Prof. Choudhury pointed out that traditionally, the contribution of densely populated coastal regions to national wealth was much higher than that of land-locked systems. The coastal zone was home to half the world’s population, two-thirds of the largest cities and contributed half the tourism earnings.

Priorities

Prof. Choudhury spelt out as the priorities macro-level research in coastal and marine habitats, floral and faunal diversity values and identification of natural and anthropogenic threats. Some of the least-studied systems, in spite of their significant ecological importance, were sand dunes, estuaries, salt marshes, inter-tidal mud flats and sea grass beds, he said.
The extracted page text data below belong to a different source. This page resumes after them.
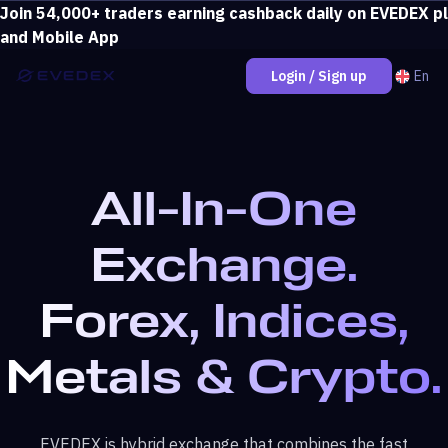
Join 54,000+ traders earning cashback daily on EVEDEX p
Deposit over $500 and unlock loss coverage.
View bonus
and Mobile App
En
Login / Sign up
All-In-One
Exchange.
Forex, Indices,
Metals & Crypto.
EVEDEX is hybrid exchange that combines the fast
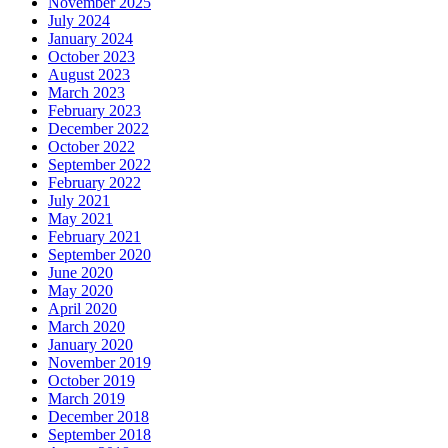
November 2025
July 2024
January 2024
October 2023
August 2023
March 2023
February 2023
December 2022
October 2022
September 2022
February 2022
July 2021
May 2021
February 2021
September 2020
June 2020
May 2020
April 2020
March 2020
January 2020
November 2019
October 2019
March 2019
December 2018
September 2018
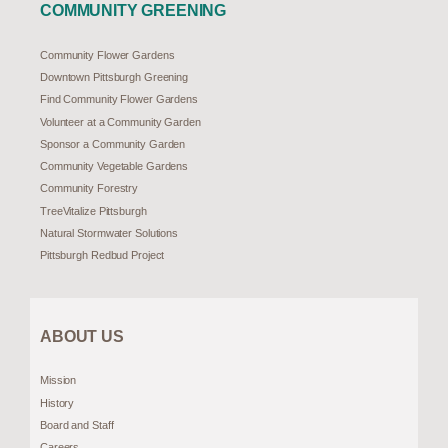
COMMUNITY GREENING
Community Flower Gardens
Downtown Pittsburgh Greening
Find Community Flower Gardens
Volunteer at a Community Garden
Sponsor a Community Garden
Community Vegetable Gardens
Community Forestry
TreeVitalize Pittsburgh
Natural Stormwater Solutions
Pittsburgh Redbud Project
ABOUT US
Mission
History
Board and Staff
Careers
In her inaugural address, Aruna Basu Sarkar, Chief Conservator of Forests and Director of the Gulf of Mannar Biosphere Reserve Trust, called for integration of policy framing, implementation, research and community engagement for an effective coastal and marine biodiversity conservation programme.

K. Siva Kumar, WII scientist, said the workshop was the starting point in the consultative process to evolve a roadmap for future research on coastal and marine biodiversity conservation in India.

The specifics of the workshop include identification of research gaps, prioritisation of research, mandating specific roles for partnering institutions.